Re: Apache Arrow adapter

Posted by Michael Mior <mm...@apache.org>.
Thanks Julian! I really appreciate the help. I think beta would be
accurate here but it would be great to have this pushed so people can
start trying it out.

--
Michael Mior
mmior@apache.org

Le ven. 9 avr. 2021 à 20:37, Julian Hyde <jh...@apache.org> a écrit :
>
> Yes, thanks to Michael and Karshit for their great work.
>
> I am reviewing now, and doing some fix up (e.g. lint, repositories) so
> that we could get it into master as a "beta" component. I'll add
> updates in https://issues.apache.org/jira/browse/CALCITE-2040.
>
> On Wed, Apr 7, 2021 at 9:37 PM Fan Liya <li...@gmail.com> wrote:
> >
> > Hi Michael,
> >
> > Thanks for sharing the great work.
> > I believe it is important work for both communities.
> >
> > Best,
> > Liya Fan
> >
> >
> > On Thu, Apr 8, 2021 at 3:30 AM Michael Mior <mm...@apache.org> wrote:
> >
> > > Hi all,
> > >
> > > I wanted to share some work one of my (now former) students, Karshit
> > > Shah, has done with integrating Apache Arrow into Calcite. Karshit has
> > > written an Arrow adapter that's able to perform filtering and
> > > projections natively on Arrow data using Gandiva so these expressions
> > > can be JITed using LLVM. The pull request[0] needs some cleanup, but
> > > the code is in relatively good shape.
> > >
> > > Right now, the adapter only reads from files, but I think there are a
> > > number of exciting extensions to this that are possible. For example,
> > > Arrow has a client-server framework Flight which could be connected
> > > with Calcite, perhaps via Avatica. (Andy Grove was doing some work on
> > > this last year[1] although I'm not sure of the progress.)
> > >
> > > The biggest blocker on this is actually not the Calcite code, but the
> > > availability of a suitably built Arrow dependency with Gandiva along
> > > with the appropriate CI configuration. I opened a JIRA on the Arrow
> > > project with some more details[2].
> > >
> > > I'd love some thoughts on the approach and some help in pushing this
> > > over the finish line.
> > >
> > > [0] https://github.com/apache/calcite/pull/2133
> > > [1]
> > > https://mail-archives.apache.org/mod_mbox/calcite-dev/202002.mbox/%3cCAJEf=X5xvXLQpJkX_VjJk=TnNRwT52v0=p28SCzmid1tycE4mQ@mail.gmail.com%3e
> > > [2] https://issues.apache.org/jira/browse/ARROW-11135
> > > --
> > > Michael Mior
> > > mmior@apache.org
> > >

Re: Apache Arrow adapter

Posted by Julian Hyde <jh...@apache.org>.
Yes, thanks to Michael and Karshit for their great work.

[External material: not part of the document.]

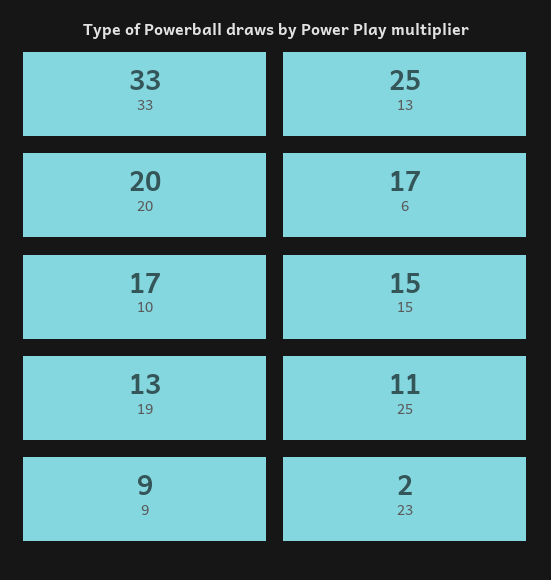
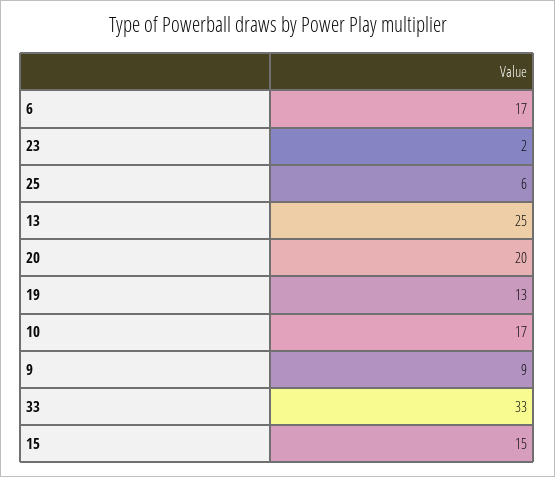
25: 11 -> 6

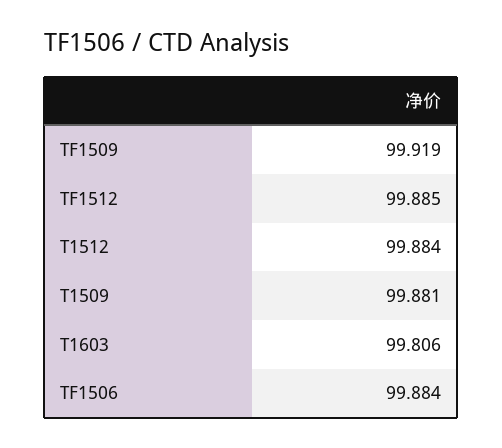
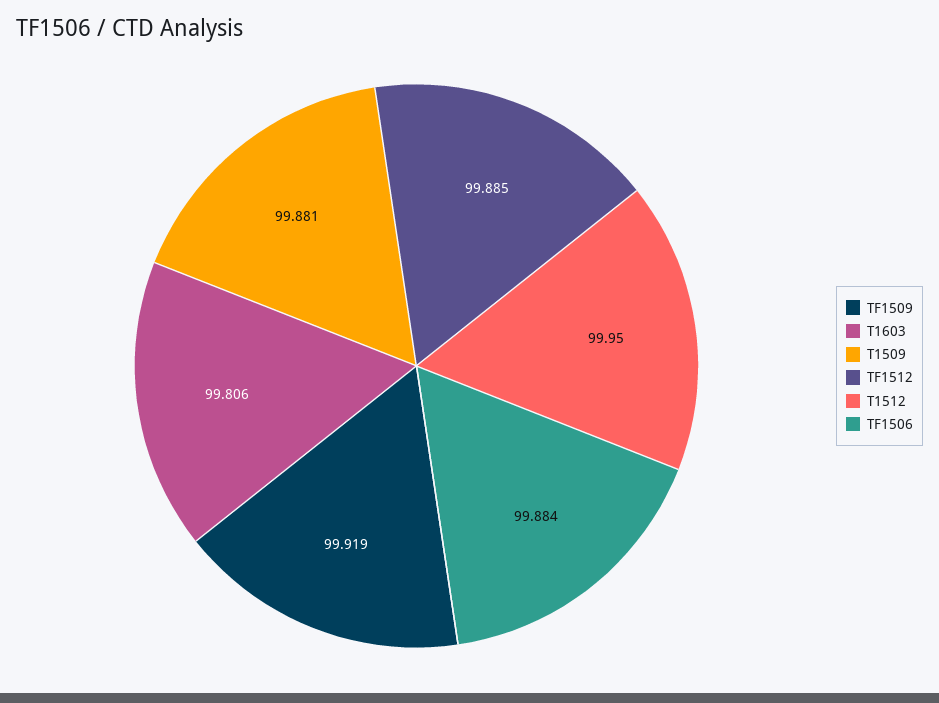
T1512: 99.884 -> 99.95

I am reviewing now, and doing some fix up (e.g. lint, repositories) so
that we could get it into master as a "beta" component. I'll add
updates in https://issues.apache.org/jira/browse/CALCITE-2040.

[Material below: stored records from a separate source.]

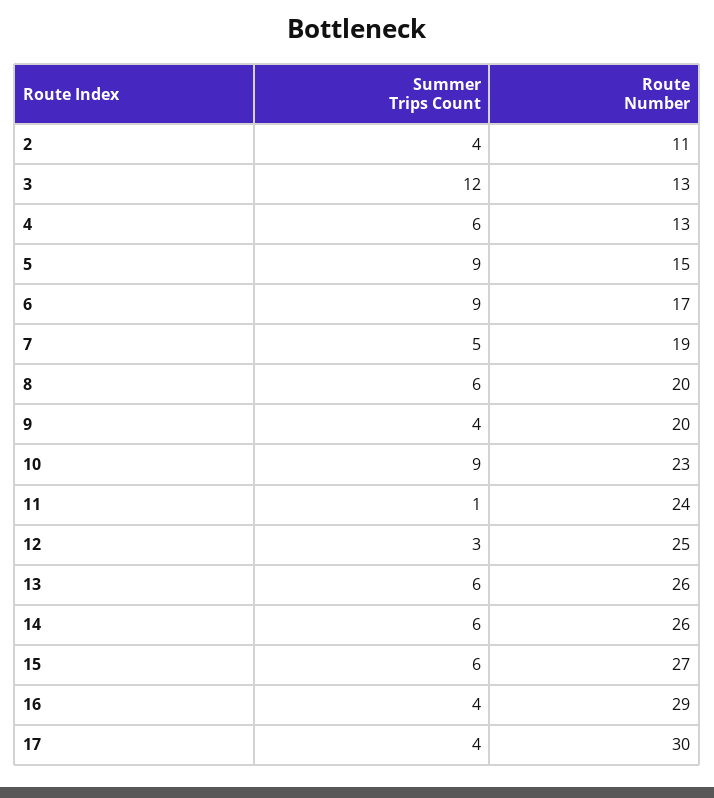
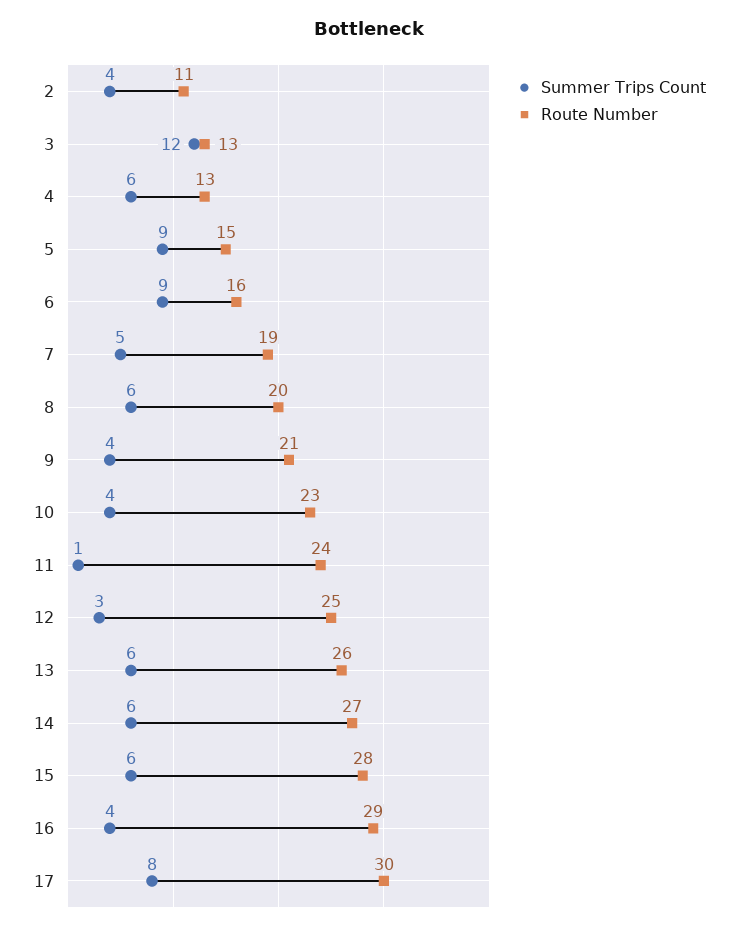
Route Number, 6: 17 -> 16
Route Number, 9: 20 -> 21
Summer Trips Count, 10: 9 -> 4
Route Number, 14: 26 -> 27
Route Number, 15: 27 -> 28
Summer Trips Count, 17: 4 -> 8

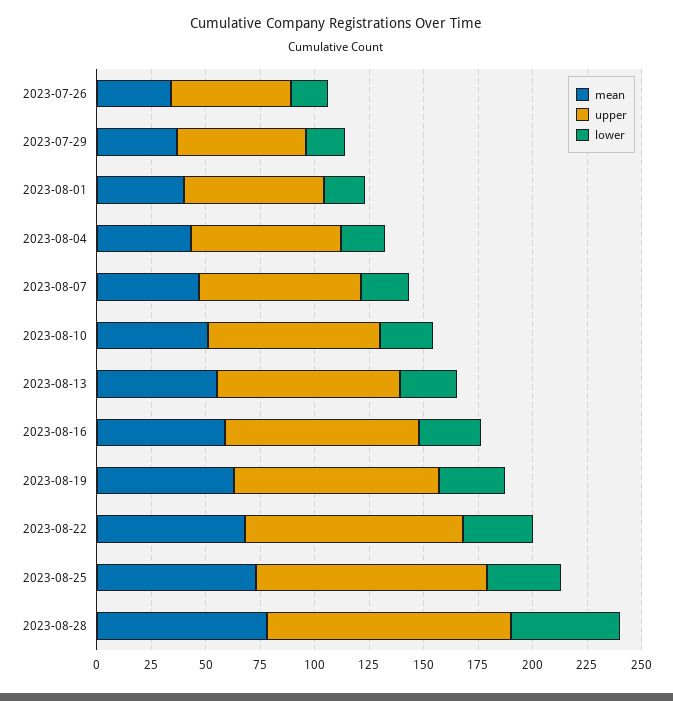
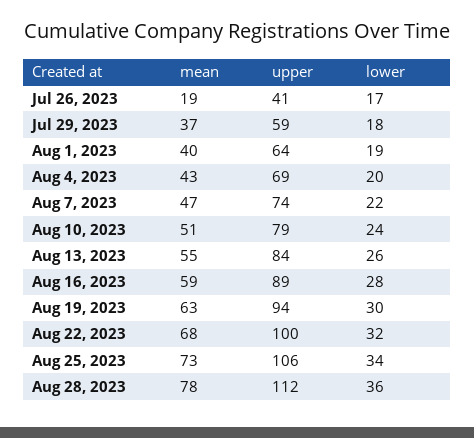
mean, 2023-07-26: 35 -> 19
upper, 2023-07-26: 55 -> 41
lower, 2023-08-28: 50 -> 36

On Wed, Apr 7, 2021 at 9:37 PM Fan Liya <li...@gmail.com> wrote:
>
> Hi Michael,
>
> Thanks for sharing the great work.
> I believe it is important work for both communities.
>
> Best,
> Liya Fan
>
>
> On Thu, Apr 8, 2021 at 3:30 AM Michael Mior <mm...@apache.org> wrote:
>
> > Hi all,
> >
> > I wanted to share some work one of my (now former) students, Karshit
> > Shah, has done with integrating Apache Arrow into Calcite. Karshit has
> > written an Arrow adapter that's able to perform filtering and
> > projections natively on Arrow data using Gandiva so these expressions
> > can be JITed using LLVM. The pull request[0] needs some cleanup, but
> > the code is in relatively good shape.
> >
> > Right now, the adapter only reads from files, but I think there are a
> > number of exciting extensions to this that are possible. For example,
> > Arrow has a client-server framework Flight which could be connected
> > with Calcite, perhaps via Avatica. (Andy Grove was doing some work on
> > this last year[1] although I'm not sure of the progress.)
> >
> > The biggest blocker on this is actually not the Calcite code, but the
> > availability of a suitably built Arrow dependency with Gandiva along
> > with the appropriate CI configuration. I opened a JIRA on the Arrow
> > project with some more details[2].
> >
> > I'd love some thoughts on the approach and some help in pushing this
> > over the finish line.
> >
> > [0] https://github.com/apache/calcite/pull/2133
> > [1]
> > https://mail-archives.apache.org/mod_mbox/calcite-dev/202002.mbox/%3cCAJEf=X5xvXLQpJkX_VjJk=TnNRwT52v0=p28SCzmid1tycE4mQ@mail.gmail.com%3e
> > [2] https://issues.apache.org/jira/browse/ARROW-11135
> > --
> > Michael Mior
> > mmior@apache.org
> >

Re: Apache Arrow adapter

Posted by Fan Liya <li...@gmail.com>.
Hi Michael,

Thanks for sharing the great work.
I believe it is important work for both communities.

Best,
Liya Fan


On Thu, Apr 8, 2021 at 3:30 AM Michael Mior <mm...@apache.org> wrote:

> Hi all,
>
> I wanted to share some work one of my (now former) students, Karshit
> Shah, has done with integrating Apache Arrow into Calcite. Karshit has
> written an Arrow adapter that's able to perform filtering and
> projections natively on Arrow data using Gandiva so these expressions
> can be JITed using LLVM. The pull request[0] needs some cleanup, but
> the code is in relatively good shape.
>
> Right now, the adapter only reads from files, but I think there are a
> number of exciting extensions to this that are possible. For example,
> Arrow has a client-server framework Flight which could be connected
> with Calcite, perhaps via Avatica. (Andy Grove was doing some work on
> this last year[1] although I'm not sure of the progress.)
>
> The biggest blocker on this is actually not the Calcite code, but the
> availability of a suitably built Arrow dependency with Gandiva along
> with the appropriate CI configuration. I opened a JIRA on the Arrow
> project with some more details[2].
>
> I'd love some thoughts on the approach and some help in pushing this
> over the finish line.
>
> [0] https://github.com/apache/calcite/pull/2133
> [1]
> https://mail-archives.apache.org/mod_mbox/calcite-dev/202002.mbox/%3cCAJEf=X5xvXLQpJkX_VjJk=TnNRwT52v0=p28SCzmid1tycE4mQ@mail.gmail.com%3e
> [2] https://issues.apache.org/jira/browse/ARROW-11135
> --
> Michael Mior
> mmior@apache.org
>